--- MATERIAL FOR THE TASK Enclosed Below ---
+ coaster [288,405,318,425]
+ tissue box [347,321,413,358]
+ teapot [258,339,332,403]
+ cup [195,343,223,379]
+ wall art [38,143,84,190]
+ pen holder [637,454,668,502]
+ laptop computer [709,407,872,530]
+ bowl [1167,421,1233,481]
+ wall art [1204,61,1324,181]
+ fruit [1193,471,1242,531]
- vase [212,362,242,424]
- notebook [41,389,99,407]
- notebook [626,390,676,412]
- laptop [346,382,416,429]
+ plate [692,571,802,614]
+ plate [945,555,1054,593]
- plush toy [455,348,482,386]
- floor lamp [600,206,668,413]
--- End of Enclosed MATERIAL FOR THE TASK ---
◆ WHAT IS REQUIRED ◆
Lines before the one containing "- laptop [346,382,416,429]" are not wanted; please set down that line and every line after it through the end of the material, exactly.

◆ RESPONSE TO THIS EXERCISE ◆
- laptop [346,382,416,429]
+ plate [692,571,802,614]
+ plate [945,555,1054,593]
- plush toy [455,348,482,386]
- floor lamp [600,206,668,413]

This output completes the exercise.